People with mental health disorders are more likely than people without mental health disorders to experience an alcohol or substance-use disorder. Mental illness can lead people to use alcohol or drugs to make themselves feel better temporarily. In other cases, a substance-abuse disorder triggers or in some other way leads to severe emotional and mental distress. Co-occurring disorders present unique challenges during the treatment process.

Treatments

To provide appropriate treatment for co-occurring disorders, the Substance Abuse and Mental Health Services Administration (SAMHSA) of the U.S. Department of Health and Human Services recommends an integrated treatment approach. Integrated treatment is a means of coordinating substance-abuse and mental health interventions, rather than treating each disorder separately and without consideration for the other.

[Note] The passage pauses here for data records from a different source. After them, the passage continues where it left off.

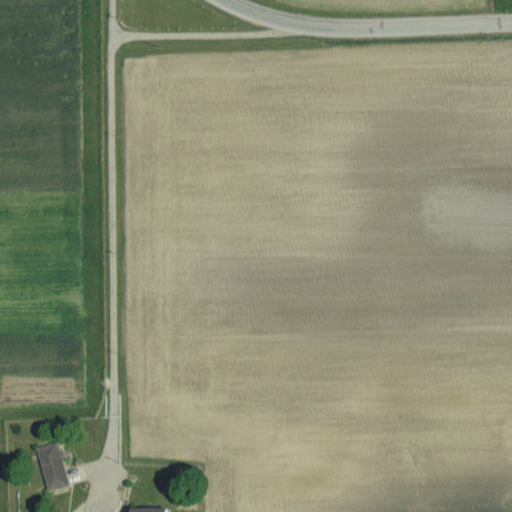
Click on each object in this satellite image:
road: (368, 26)
road: (200, 32)
road: (110, 255)
building: (48, 465)
building: (139, 509)
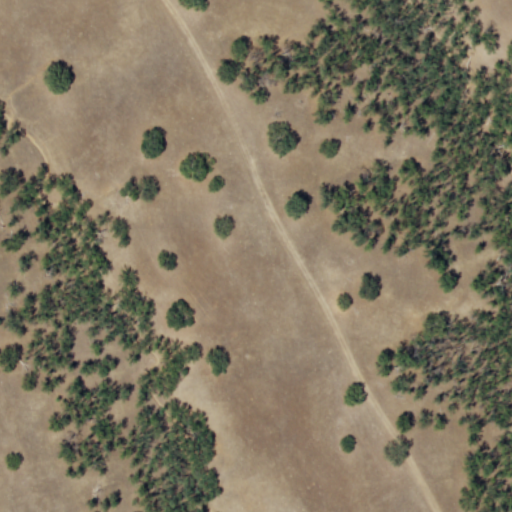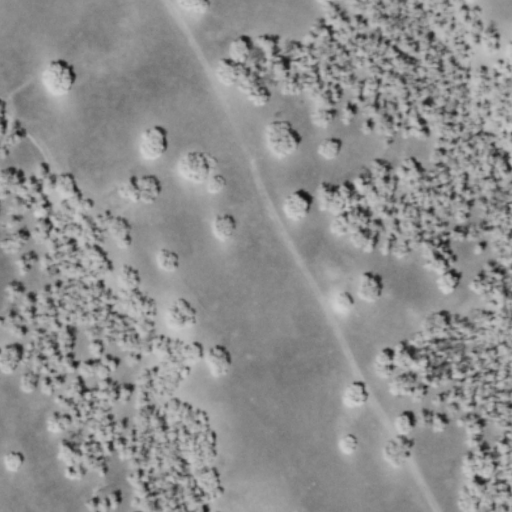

Integrated treatment occurs when a person receives combined treatment for mental illness and substance use from the same clinician or treatment team. It helps people develop hope, knowledge, skills, and the support they need to manage their problems and to pursue meaningful life goals. Integrated treatment may include the following:

  • Help patients think about the role that alcohol and other drugs play in their life. People feel more free to discuss these issues when the discussion is confidential, nonjudgmental, and not tied to legal consequences.
  • Offer patients a chance to learn more about alcohol and drugs—how they interact with mental illnesses and with other medications—and to discuss their own use of alcohol and drugs.
  • Help patients become involved with supportive employment and other services that may help the process of recovery.
  • Help patients identify and develop recovery goals. If a person decides that the use of alcohol or drugs may be a problem, a counselor trained in integrated treatment can help that person identify and develop personalized recovery goals. This process includes learning about steps toward recovery from both illnesses.
  • Provide counseling specifically designed for people with co-occurring disorders. This can be done individually, with a group of peers, with family members, or with a combination of these.

Successful strategies with important implications for clients with COD include interventions based on addiction work in contingency management, cognitive-behavioral therapy (CBT), relapse prevention, and motivational interviewing.

All substance-abuse treatment programs should have in place appropriate procedures for screening, assessing, and referring clients with CODs. It is the responsibility of each provider to identify clients with both mental and substance-use disorders and to assure them that they have access to the care needed for each disorder.

Conclusions

Although the nature of the relationship between psychiatric disorders and substance use disorders is complex and multifaceted, there are likely to be unifying constructs. Neuroadaptations in brain stress and reward pathways associated with chronic stress may predispose or unmask a vulnerability to psychiatric disorders, substance use disorders, or both. Dysfunction in the prefrontal cortex and frontal cortex associated with deficits in self-monitoring and behavioral control are evident in ADHD, other externalizing disorders, and substance use disorders. Emerging evidence suggests that abnormalities of glutamatergic function in schizophrenia and other psychiatric disorders may mediate vulnerability to the development of substance use disorders. Although the focus of this article has been on neurobiological connections between psychiatric and substance use disorders, it is important to note that these connections constitute just one facet of a complex issue. Further exploration of overlapping neural circuitry and mechanistic relationships will be essential in guiding treatment and prevention efforts.